Noël Mamère, député de Gironde, a appelé les pouvoirs publics à tirer les conclusions de la collision mortelle entre un car et un camion ce vendredi à Puisseguin, en Gironde. Il a notamment pointé du doigt la libéralisation du transport par autocar instaurée par la loi Macron.

Après la collision mortelle entre un camion et un car qui a fait une quarantaine de morts ce vendredi, à Puisseguin, le député de Gironde, Noël Mamère, a appelé les pouvoirs publics à "tirer les leçons de ce drame". "Une fois l'émotion passée, quelles sont les conclusions et leçons qu'on doit en tirer ?", a interrogé le député EELV sur RMC. Il a d'abord pointé du doigt le manque d'entretien de la route départementale 123, où a eu lieu l'accident, et qu'il "connaît très bien".

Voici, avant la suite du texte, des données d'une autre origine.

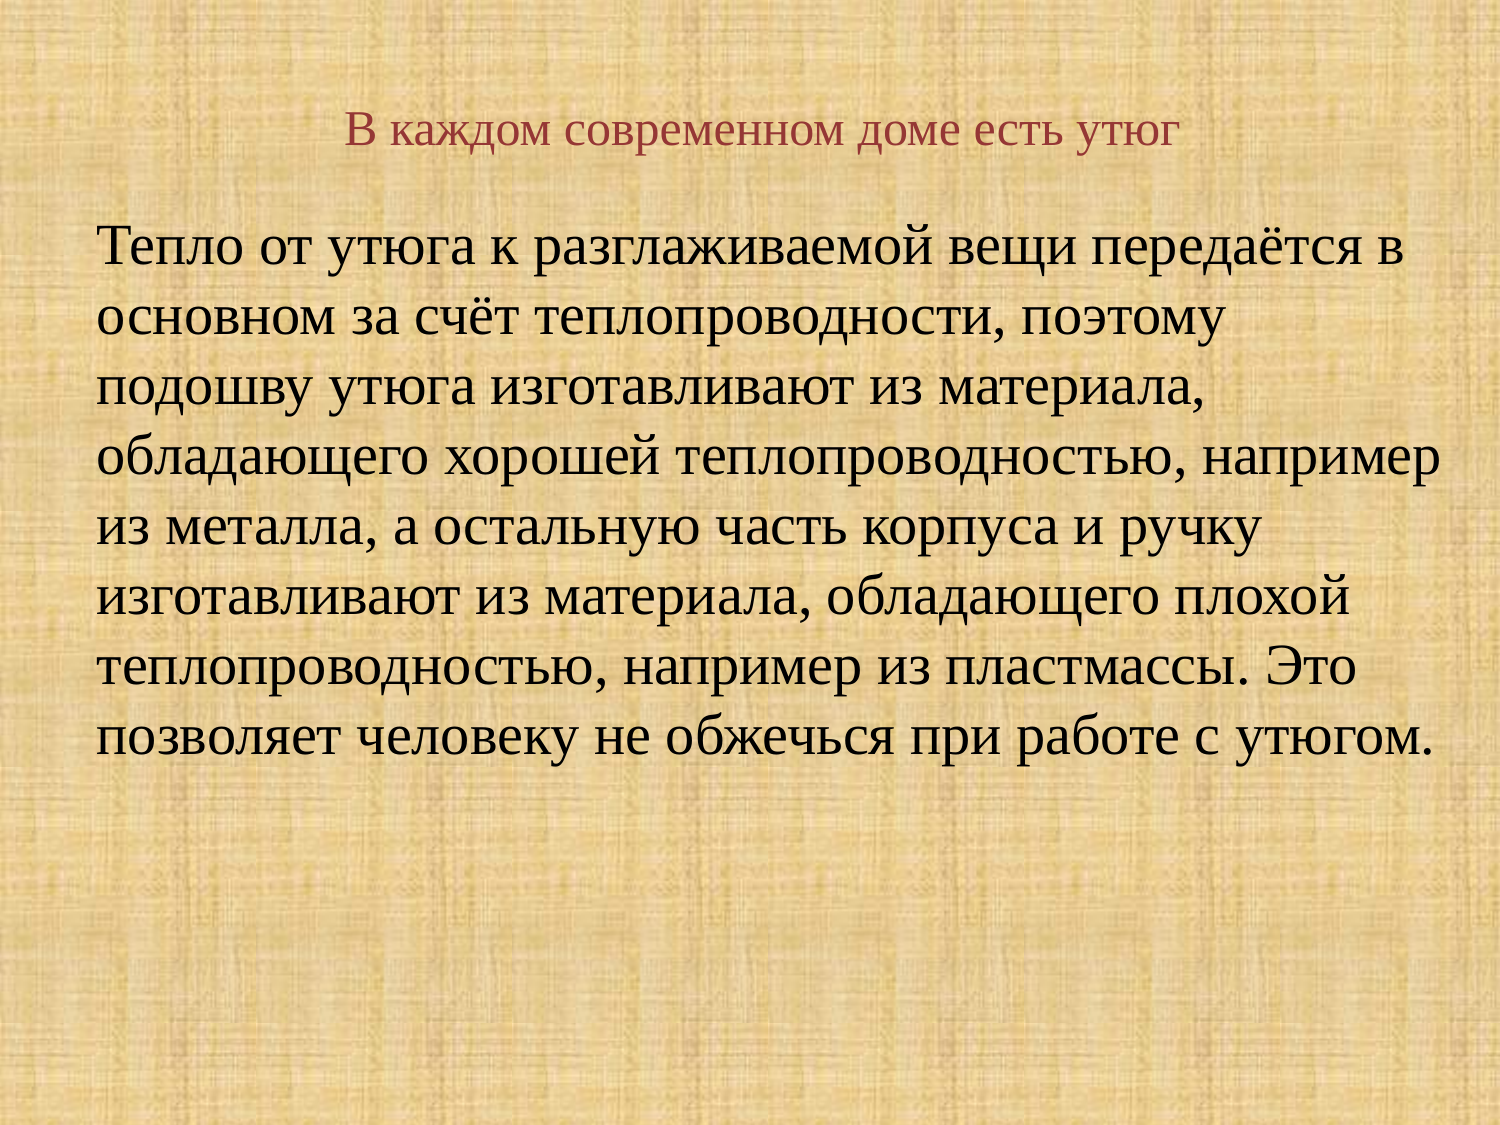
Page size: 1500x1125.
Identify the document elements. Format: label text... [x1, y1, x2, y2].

"Tous ceux qui connaissent cet endroit savent que le tournant où a eu lieu l'accident est un virage considéré comme très dangereux. Toutes les statistiques que vous pourrez consulter montrent qu'il est accidentogène. Ça pose la question de l'entretien de nos routes secondaires et départementales et ça pose la question des choix politiques qui sont faits par le gouvernement en termes d'infrastructure. Est-ce nécessaire de dépenser des milliards d'euros pour des infrastructures qui sont inutiles, plutôt que d'investir cet argent dans l'entretien des routes départementales et dans la réduction des risques accidentogènes ?".

"Erreur de libéraliser les autocars au détriment du train"

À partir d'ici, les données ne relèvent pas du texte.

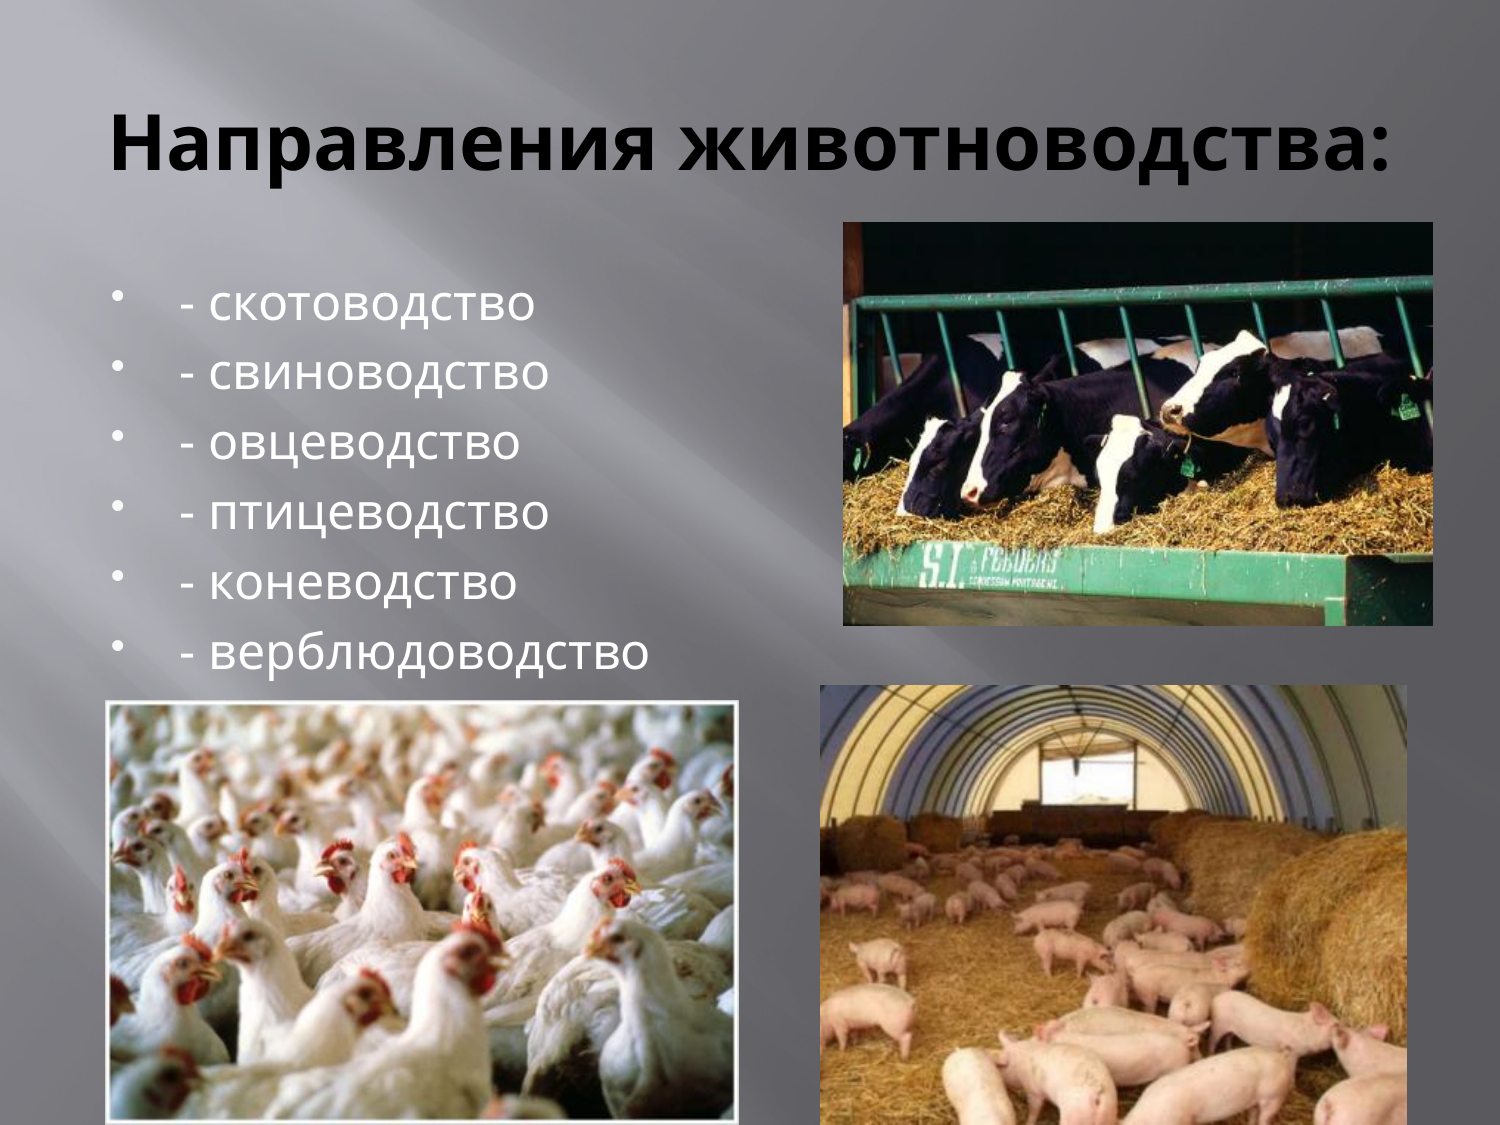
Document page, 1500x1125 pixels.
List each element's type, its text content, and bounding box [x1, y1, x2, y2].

picture [843, 222, 1434, 626]
picture [820, 685, 1407, 1125]
list - скотоводство - свиноводство - овцеводство - птицеводство - коневодство - верблюдоводство [75, 262, 1425, 1035]
title Направления животноводства: [75, 45, 1425, 233]
picture [105, 700, 739, 1125]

Pour Noël Mamère, "la deuxième question qui se pose avec ce drame", "c'est le choix du gouvernement et d'Emmanuel Macron (le ministre de l'Economie) de libéraliser le système des autocars au détriment des trains et des lignes ferroviaires secondaires, qui sont plus sécurisées et qui ont été abandonnées". "La libéralisation des autocars prévue par la loi Macron, compte tenu de l'état de nos routes départementales, et le choix d'avoir abandonner des lignes secondaires au profit des transports de marchandises par les camions et le transport de personne par autocars, ça pose un problème", estime le député écologiste.

Trop tôt pour polémiquer? "Je ne vous aurais pas répondu pour pleurer"

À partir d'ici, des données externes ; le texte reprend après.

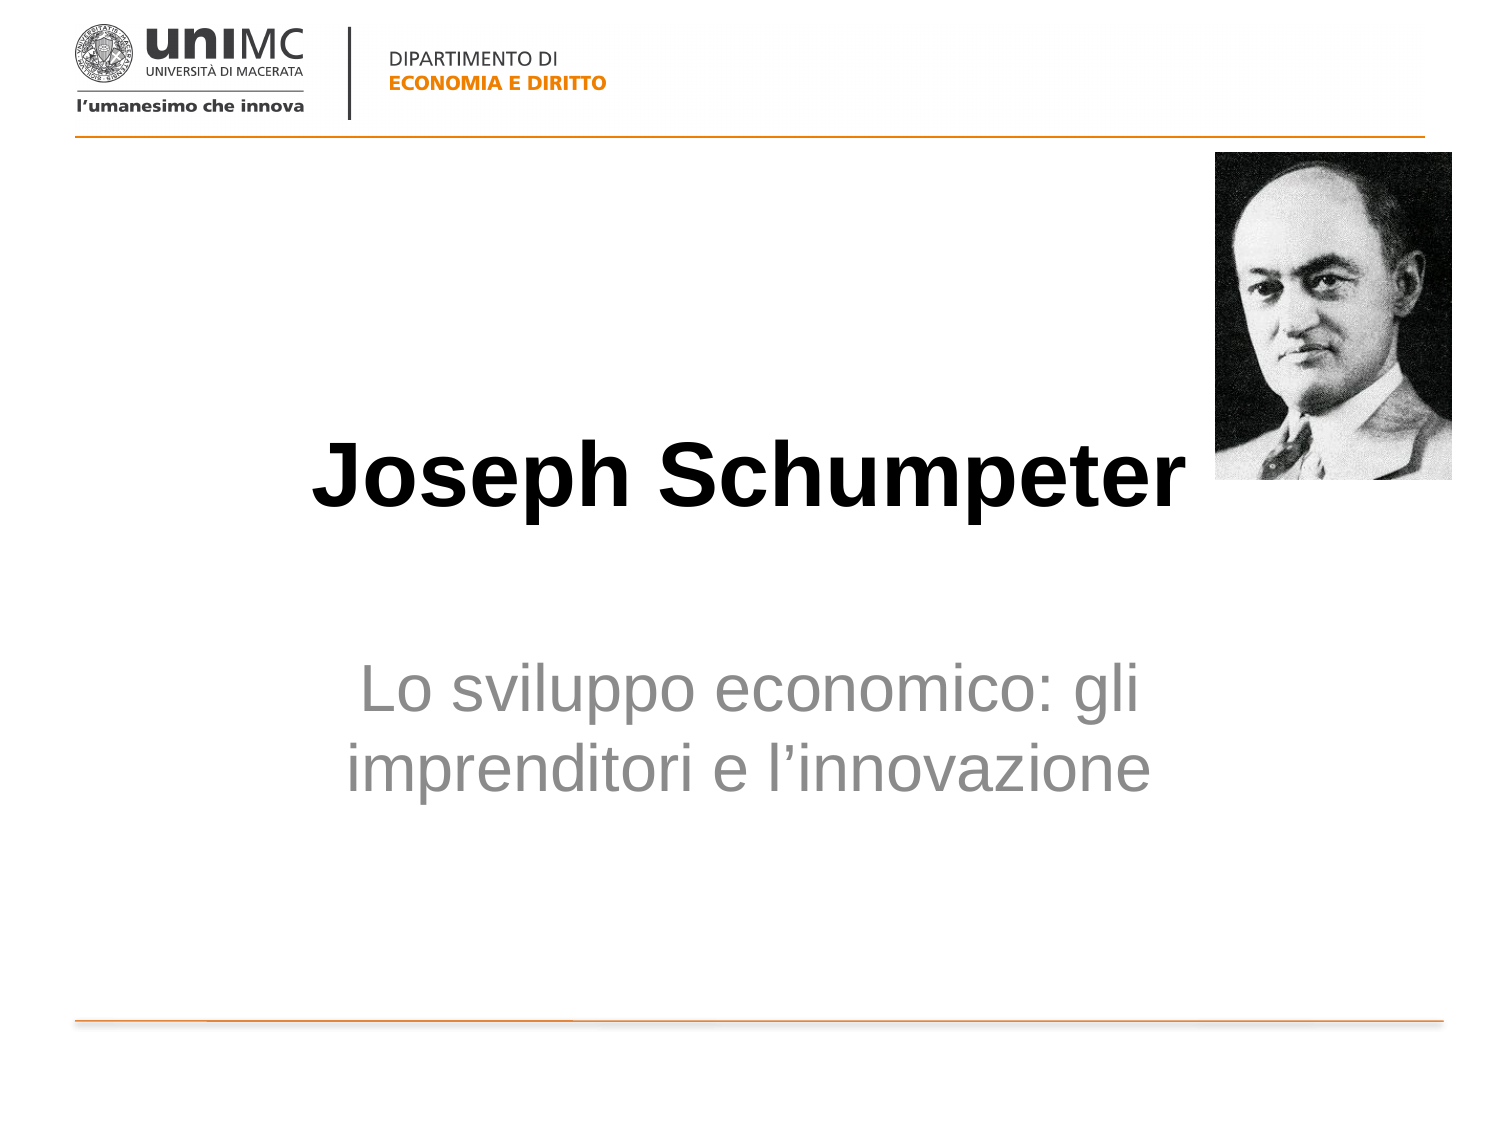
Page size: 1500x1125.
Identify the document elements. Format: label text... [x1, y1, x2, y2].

title Joseph Schumpeter [112, 349, 1388, 591]
picture [1214, 152, 1452, 480]
picture [75, 24, 1425, 138]
subtitle Lo sviluppo economico: gli imprenditori e l’innovazione [225, 637, 1275, 925]
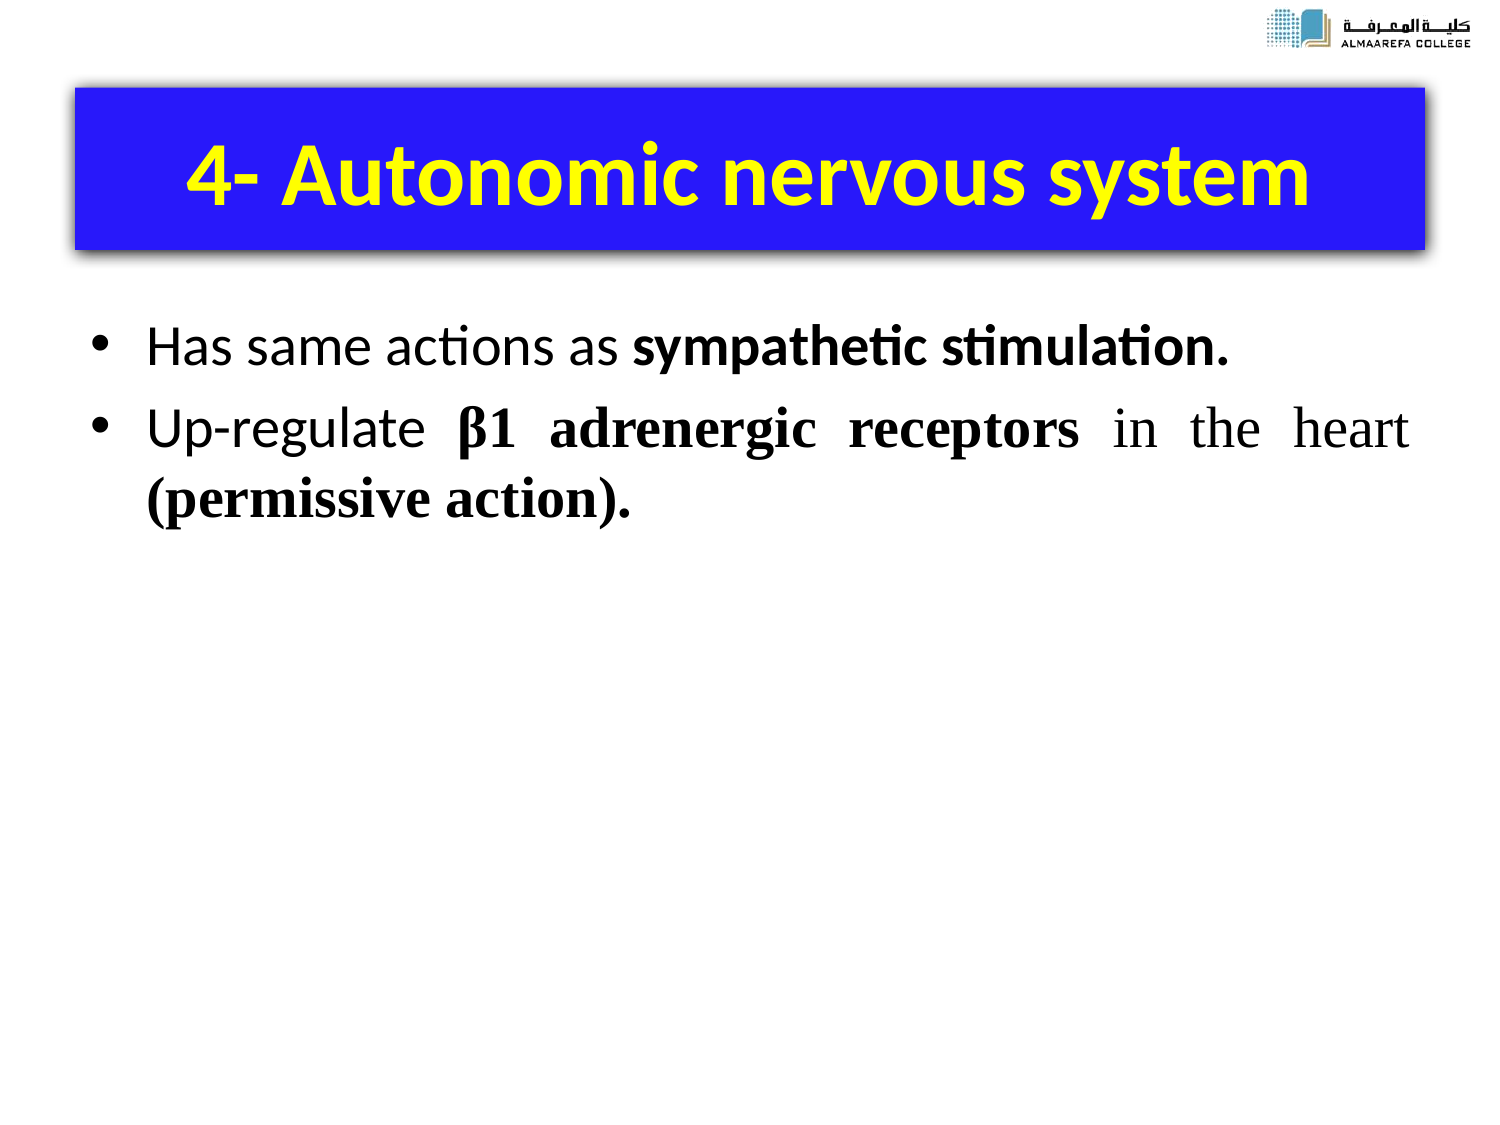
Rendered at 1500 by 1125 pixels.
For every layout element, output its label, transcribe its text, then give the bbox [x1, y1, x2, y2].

list Has same actions as sympathetic stimulation. Up-regulate β1 adrenergic receptors in the heart (permissive action). [75, 299, 1425, 1005]
title 4- Autonomic nervous system [75, 87, 1425, 250]
picture [1262, 0, 1475, 65]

Quand on lui demande s'il n'est pas trop tôt, quelques heures à peine après le drame, de pointer du doigt d'éventuelles responsabilités politiques, Noël Mamère répond, droit dans ses bottes : "J'ai le choix entre deux formules : soit je pleure et je fonctionne dans l'émotion et ça n'ajoute rien, soit je réagis en tant que responsable politique et je tire les premières conclusions de ce drame. C'est peut-être un peu tôt mais il ne fallait pas m'appeler, parce que je ne vous aurais pas répondu pour pleurer".